The walls of schools are thick.

The education system is a world unto itself. It has its own rules, its own culture. Most people who are in that world have spent their entire life in education since they were six years old. It is relatively rare to find an educator who has ever worked outside of the realm of education.

For an outsider like me to be given permission to come into a classroom and teach is highly unusual – particularly since I didn’t really know what I was doing.

But Deb made the difference in getting it to work. She was a recently retired and trusted community member from Dayton, involved with our experiment from the beginning. She saw that there was an opportunity to swap out a six-week module of their Careers class with an agile sprint. Deb pitched the idea to the career teacher and she agreed.

This class was required for all 11th graders. It consisted of two back-to-back periods, held in the first two periods in the morning, involving half of the students in that grade level. In the spring term, the other half of the 11th graders would take the class.

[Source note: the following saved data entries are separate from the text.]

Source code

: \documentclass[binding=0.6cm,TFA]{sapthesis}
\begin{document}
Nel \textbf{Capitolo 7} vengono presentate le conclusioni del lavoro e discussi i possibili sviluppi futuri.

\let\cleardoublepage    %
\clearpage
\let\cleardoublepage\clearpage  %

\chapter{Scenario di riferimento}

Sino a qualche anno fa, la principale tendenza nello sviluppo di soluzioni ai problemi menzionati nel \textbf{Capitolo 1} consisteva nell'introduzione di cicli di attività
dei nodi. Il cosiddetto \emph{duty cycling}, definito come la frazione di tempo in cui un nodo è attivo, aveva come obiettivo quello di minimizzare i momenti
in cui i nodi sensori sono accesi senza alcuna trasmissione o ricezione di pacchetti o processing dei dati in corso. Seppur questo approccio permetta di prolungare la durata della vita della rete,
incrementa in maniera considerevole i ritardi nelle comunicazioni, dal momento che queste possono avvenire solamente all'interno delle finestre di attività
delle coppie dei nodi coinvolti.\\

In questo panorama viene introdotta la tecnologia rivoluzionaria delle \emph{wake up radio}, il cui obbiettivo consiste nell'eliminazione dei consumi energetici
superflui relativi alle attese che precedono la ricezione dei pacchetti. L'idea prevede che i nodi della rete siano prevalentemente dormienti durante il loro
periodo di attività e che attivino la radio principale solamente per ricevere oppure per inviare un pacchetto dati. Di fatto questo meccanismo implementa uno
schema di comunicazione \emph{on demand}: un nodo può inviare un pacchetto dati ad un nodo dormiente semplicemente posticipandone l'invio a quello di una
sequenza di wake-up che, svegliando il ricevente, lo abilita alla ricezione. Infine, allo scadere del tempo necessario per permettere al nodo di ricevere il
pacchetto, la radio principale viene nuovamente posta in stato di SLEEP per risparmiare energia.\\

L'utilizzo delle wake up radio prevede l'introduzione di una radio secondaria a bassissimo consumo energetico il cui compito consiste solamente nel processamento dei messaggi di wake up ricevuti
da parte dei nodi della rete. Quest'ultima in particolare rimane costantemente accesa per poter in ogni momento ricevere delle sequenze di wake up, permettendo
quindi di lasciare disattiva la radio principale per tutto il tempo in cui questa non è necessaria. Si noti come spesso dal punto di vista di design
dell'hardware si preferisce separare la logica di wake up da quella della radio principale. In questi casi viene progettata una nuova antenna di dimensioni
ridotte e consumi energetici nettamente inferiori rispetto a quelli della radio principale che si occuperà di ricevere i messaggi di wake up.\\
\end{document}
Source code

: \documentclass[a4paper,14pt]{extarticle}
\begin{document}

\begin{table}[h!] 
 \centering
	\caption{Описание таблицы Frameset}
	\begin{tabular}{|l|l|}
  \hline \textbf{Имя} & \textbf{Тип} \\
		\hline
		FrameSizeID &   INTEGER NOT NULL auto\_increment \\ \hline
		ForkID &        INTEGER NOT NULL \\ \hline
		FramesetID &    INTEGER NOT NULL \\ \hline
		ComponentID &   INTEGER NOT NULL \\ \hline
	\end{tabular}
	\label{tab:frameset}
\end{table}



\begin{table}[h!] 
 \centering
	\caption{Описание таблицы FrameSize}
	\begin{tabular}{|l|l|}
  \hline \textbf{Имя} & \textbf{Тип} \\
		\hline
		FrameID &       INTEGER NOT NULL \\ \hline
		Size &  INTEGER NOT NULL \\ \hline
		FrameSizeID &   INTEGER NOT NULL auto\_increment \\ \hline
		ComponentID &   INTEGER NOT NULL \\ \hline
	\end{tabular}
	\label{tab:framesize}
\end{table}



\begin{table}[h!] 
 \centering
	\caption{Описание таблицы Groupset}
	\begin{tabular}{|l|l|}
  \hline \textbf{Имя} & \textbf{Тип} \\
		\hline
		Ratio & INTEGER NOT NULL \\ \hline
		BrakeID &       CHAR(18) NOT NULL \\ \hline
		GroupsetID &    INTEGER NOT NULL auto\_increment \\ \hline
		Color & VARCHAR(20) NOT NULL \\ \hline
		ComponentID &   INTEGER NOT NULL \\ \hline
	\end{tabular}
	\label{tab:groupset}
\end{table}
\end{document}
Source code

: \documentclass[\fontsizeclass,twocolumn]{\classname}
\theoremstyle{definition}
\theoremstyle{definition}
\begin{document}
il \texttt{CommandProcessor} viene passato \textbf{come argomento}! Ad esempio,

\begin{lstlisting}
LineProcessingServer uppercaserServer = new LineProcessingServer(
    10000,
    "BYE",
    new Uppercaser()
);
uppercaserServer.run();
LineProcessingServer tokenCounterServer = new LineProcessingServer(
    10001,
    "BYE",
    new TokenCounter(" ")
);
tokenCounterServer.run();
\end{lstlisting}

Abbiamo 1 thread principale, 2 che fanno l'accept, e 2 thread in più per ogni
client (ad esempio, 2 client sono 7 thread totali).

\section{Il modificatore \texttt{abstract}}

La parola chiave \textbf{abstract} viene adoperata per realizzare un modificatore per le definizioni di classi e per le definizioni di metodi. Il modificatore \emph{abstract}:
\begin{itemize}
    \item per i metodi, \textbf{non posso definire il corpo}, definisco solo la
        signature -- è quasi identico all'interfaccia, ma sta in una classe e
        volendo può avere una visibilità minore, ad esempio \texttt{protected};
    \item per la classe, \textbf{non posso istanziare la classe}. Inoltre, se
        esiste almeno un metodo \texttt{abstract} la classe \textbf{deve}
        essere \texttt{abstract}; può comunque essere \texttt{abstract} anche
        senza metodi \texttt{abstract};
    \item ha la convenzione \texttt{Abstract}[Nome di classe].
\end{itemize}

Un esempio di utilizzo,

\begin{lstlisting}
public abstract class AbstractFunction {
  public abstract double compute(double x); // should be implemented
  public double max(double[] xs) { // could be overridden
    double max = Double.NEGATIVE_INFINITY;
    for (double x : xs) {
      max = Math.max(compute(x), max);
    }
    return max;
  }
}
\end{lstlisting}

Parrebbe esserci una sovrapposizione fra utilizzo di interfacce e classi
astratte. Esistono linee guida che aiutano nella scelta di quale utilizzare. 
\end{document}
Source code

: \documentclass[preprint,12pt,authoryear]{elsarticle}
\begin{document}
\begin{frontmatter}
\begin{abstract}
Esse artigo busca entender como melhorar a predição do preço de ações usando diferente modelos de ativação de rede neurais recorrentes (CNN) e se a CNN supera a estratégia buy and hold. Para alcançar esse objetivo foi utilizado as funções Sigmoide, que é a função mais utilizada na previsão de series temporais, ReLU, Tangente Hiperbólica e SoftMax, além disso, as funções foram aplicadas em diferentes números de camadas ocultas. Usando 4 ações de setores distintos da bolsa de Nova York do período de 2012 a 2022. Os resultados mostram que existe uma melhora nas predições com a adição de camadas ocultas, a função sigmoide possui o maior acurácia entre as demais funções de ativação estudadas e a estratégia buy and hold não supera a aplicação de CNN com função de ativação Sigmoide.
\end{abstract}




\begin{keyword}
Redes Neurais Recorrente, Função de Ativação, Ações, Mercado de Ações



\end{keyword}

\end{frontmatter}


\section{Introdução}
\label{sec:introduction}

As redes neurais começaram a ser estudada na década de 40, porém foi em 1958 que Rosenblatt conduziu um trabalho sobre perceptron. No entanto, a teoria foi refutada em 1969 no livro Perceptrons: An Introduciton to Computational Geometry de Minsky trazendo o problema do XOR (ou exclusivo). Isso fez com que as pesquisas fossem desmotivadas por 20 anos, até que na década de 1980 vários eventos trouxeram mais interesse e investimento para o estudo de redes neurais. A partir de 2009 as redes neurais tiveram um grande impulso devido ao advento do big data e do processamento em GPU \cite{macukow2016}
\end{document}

I was to model a new learning approach in the fall and then their teacher would try to replicate it in the spring term.

They slotted me in as the middle curriculum module. I had only a few weeks to prepare before the launch.

To be honest, I was terrified. When you enter a classroom, you have to follow a whole new landscape of academic accountability – curriculums, learning targets, and grading rubrics – none of which I deeply understood or had previous experience with.

And then I had to figure out what I would teach and how the students would learn. On top of that, I knew that after six weeks we had to deliver something that was truly amazing.

Finally, there was the thought of standing in front of two classes of thirty students each day and keeping them engaged and focused. I was in way over my head.

But the fact that I was invited inside their walls was a powerful testament to the power of trusted relationships – this would likely never have happened in a larger district. I needed to take advantage of this opportunity and walk courageously into the experience.